NASHVILLE, Tenn. — Maybe someday, Frederick Gaudreau will get his own locker.
Maybe today. Maybe tomorrow. Maybe if he scores the Cup-winning goal. For the time being, though, Gaudreau — Nashville’s leading goal-scorer in the final, with two — has to make due in the mornings with a chair and cabinet sitting in middle of the locker room.
Seriously, it’s right by the door. They don’t make him sit near the laundry bins, but he’s close enough. Even then, the 24-year-old rookie center wouldn’t complain. Something is working; he’s scored the first two goals of his NHL career against the Penguins, including the winner in Game 3.
“I could be sitting on the floor and I would take it anytime,” he said on Monday after Nashville’s morning skate.
“It is a little crazy when you think about it, but honestly at the end of the day I’m here and I’m just trying to do my job. Whatever is happening is happening, and I’m focusing [on] what I can do next.”
Gaudreau, with all of nine NHL games under his belt, has been a huge help for the Predators. After spending virtually the entire season with AHL Milwaukee, he came up late in the Western Conference final and hasn’t left the lineup since.
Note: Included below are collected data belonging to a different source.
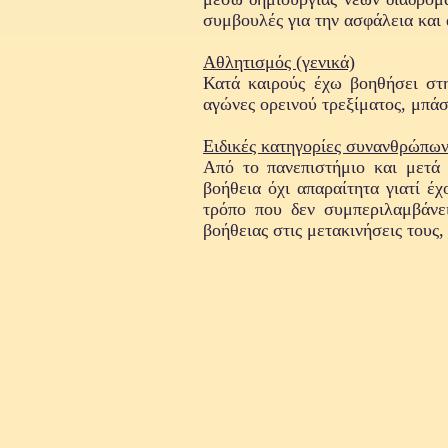
συμβουλές για την ασφάλεια κα
Αθλητισμός (γενικά)
Κατά καιρούς έχω βοηθήσει στ
αγώνες ορεινού τρεξίματος, μπάσ
Ειδικές κατηγορίες συνανθρώπω
Από το πανεπιστήμιο και μετά 
βοήθεια όχι απαραίτητα γιατί έχ
τρόπο που δεν συμπεριλαμβάνει
βοήθειας στις μετακινήσεις τους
“He stepped in and has done such a terrific job,” Predators coach Peter Laviolette said. “He’s been able to play different positions on different lines for us. He’s done it very well.”
In any case, his makeshift stall is nothing new. It’s also not permanent; it’s based on seniority and a cramped locker room, and plenty of young Predators have had to deal with it.
“A couple guys have gotten a taste of it,” winger Colton Sissons said. “He’s not in the middle when it comes to game time, I’ll tell you that.”
In short, if you make the gametime roster, you get a real locker. The next day at practice, though, it’s back to the floor.
“[Pontus Aberg], [Kevin Fiala], me my first year — if you’re a young player in your first couple years, you’re gonna get that,” left winger Colin Wilson said.